Что же касается "Шмона", то это, конечно, плод тех сильных впечатлений, которые на него произвели обыски, во время одного из которых был изъят первоначальный вариант романа. До Вити эту идею текста из одного предложения Борис Кудряков пытался реализовать, но Витя довел ее до окончательности. Роман из одного предложения, который является, по сути дела, поэтической формой, хотя это не проза поэта. Тыняновские единство и теснота стихового ряда в этой прозе тоже существуют, местами она становится вполне ритмической. Это вещь, в которую Витя очень глубоко погружался время от времени, потом выныривал, возвращаясь к стихам, потом погружался снова. И эта работа на протяжении долгих лет длилась, пока мы с Мишей Бергом наконец из рук Кривулина это не вырвали и не опубликовали. Я думаю, что, если бы не появилась тогда идея это напечатать, он, может быть, продолжал бы заниматься этим романом, читать его кусками, выстраивать какие-то новые фрагменты, что-то в нем менять. Это был перпетуум мобиле, которым ему нравилось время от времени заниматься, потому что это было легитимное замещение его поэтической работы.

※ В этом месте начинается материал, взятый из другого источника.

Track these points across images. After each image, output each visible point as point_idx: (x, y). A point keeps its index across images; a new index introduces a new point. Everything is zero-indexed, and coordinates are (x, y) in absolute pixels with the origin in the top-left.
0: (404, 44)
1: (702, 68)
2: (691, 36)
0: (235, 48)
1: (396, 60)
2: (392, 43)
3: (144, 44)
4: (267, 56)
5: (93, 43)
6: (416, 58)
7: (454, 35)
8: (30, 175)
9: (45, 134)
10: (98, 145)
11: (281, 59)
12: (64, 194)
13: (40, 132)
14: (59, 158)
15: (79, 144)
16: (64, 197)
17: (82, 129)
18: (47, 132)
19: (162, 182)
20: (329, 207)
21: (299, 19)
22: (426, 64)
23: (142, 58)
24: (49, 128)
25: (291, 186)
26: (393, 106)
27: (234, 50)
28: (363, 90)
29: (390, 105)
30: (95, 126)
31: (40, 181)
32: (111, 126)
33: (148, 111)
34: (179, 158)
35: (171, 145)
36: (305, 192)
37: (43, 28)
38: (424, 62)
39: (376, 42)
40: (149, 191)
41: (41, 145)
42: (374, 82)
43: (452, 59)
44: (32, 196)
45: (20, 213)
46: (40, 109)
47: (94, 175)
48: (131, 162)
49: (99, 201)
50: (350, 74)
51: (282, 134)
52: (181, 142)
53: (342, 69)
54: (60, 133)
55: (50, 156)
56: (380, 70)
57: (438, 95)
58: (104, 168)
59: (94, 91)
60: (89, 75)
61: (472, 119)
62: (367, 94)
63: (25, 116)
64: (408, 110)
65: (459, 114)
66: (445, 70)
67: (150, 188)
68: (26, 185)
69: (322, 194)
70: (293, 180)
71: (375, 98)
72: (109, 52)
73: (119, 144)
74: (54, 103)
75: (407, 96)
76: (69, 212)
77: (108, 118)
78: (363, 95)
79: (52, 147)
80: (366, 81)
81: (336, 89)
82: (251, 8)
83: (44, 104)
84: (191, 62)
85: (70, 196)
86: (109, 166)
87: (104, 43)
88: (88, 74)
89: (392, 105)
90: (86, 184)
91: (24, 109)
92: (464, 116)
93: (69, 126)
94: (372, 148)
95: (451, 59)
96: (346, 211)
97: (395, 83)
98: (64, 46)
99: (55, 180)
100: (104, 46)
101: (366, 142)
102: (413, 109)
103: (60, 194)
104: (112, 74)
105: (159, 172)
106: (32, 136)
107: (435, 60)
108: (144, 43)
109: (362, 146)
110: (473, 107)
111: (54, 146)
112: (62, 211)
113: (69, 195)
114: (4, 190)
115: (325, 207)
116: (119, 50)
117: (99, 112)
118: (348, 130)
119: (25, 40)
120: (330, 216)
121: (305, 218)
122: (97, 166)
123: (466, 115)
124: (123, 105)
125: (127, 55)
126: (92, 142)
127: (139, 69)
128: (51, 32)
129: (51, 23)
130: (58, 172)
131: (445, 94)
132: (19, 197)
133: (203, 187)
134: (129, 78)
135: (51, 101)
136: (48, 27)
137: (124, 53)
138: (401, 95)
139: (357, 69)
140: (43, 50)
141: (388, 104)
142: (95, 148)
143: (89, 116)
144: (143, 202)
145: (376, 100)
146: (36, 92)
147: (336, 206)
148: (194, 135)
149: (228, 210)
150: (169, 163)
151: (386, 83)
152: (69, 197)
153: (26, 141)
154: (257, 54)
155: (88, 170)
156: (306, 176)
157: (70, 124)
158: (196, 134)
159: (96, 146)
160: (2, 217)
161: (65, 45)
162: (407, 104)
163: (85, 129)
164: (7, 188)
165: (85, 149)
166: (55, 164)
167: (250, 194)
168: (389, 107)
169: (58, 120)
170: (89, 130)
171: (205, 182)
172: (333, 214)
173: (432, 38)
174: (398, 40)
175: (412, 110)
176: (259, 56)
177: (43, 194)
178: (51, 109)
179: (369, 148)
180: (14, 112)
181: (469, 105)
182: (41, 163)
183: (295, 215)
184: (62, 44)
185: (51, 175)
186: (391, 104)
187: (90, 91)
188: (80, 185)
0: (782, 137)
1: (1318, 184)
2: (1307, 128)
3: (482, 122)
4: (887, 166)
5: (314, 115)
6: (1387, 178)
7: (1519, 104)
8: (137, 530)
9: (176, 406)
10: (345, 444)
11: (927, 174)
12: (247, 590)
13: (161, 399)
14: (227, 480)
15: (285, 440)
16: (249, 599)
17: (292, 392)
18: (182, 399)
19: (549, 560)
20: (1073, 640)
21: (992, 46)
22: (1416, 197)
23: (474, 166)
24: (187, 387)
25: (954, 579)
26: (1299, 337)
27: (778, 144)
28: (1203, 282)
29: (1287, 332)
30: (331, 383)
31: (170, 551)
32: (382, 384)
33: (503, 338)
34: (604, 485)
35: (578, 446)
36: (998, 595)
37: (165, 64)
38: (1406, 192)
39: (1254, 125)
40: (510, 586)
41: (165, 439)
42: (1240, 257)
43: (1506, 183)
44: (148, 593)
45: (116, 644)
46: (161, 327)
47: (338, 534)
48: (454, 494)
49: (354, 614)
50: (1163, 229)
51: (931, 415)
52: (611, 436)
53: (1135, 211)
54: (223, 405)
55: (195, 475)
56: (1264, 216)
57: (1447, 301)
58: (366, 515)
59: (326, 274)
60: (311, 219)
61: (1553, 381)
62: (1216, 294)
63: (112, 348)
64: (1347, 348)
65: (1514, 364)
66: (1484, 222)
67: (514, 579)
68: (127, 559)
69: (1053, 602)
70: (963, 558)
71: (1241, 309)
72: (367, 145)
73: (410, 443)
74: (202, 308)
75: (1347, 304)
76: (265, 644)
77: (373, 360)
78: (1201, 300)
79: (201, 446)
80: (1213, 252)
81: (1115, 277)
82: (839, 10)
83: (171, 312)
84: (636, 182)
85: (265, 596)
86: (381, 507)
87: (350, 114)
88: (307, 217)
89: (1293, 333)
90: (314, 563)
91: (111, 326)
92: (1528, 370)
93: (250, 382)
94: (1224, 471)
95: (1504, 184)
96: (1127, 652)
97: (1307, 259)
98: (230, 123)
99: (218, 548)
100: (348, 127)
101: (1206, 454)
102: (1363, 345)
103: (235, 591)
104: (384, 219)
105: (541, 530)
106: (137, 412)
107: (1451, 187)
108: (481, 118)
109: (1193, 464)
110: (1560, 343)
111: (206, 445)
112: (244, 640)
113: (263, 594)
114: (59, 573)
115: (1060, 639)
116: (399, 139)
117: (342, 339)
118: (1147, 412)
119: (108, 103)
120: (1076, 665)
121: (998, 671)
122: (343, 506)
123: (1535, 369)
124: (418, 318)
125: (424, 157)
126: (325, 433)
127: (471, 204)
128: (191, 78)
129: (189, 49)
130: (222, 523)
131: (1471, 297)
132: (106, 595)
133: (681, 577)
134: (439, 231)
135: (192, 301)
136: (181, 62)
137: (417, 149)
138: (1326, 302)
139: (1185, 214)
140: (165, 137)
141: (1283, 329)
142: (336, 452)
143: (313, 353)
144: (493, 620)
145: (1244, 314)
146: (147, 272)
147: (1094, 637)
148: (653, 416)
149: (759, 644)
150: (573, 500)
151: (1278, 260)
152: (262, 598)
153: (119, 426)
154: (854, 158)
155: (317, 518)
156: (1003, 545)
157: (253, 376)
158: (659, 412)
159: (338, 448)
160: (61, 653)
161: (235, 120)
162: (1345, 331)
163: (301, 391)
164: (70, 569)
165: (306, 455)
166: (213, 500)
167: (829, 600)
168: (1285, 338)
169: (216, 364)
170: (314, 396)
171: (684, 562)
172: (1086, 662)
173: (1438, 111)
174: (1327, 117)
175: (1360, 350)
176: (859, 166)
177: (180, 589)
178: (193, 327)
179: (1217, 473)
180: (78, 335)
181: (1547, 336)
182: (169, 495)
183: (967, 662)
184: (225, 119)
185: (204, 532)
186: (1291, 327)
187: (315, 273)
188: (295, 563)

– Помню страсть Кривулина ко всему новому. Он интересовался движением времени и боялся от него отстать, его интересовало абсолютно все: новые идеи, новые мысли, новые люди, новые электронные гаджеты…

– Все новое – от метафизических идей до материальных предметов. Причем они в этом смысле были очень похожи с Леной Шварц: вечно козыряли друг перед другом появлением какого-нибудь нового магнитофончика, любой ерунды, какой-нибудь авторучки или чего-нибудь такого. В те бедные, скудные наши времена появление такой вещи и функционально было очень важно. На магнитофон можно было записать свое чтение, например. Витины чтения я начал записывать в первый же его приезд в Москву. Мы тогда из Коктебеля поехали сразу ко мне. Собралась публика, Витя читал, а я записывал на огромный катушечный магнитофон – "Днепр", что ли. И те записи отчасти сохранились.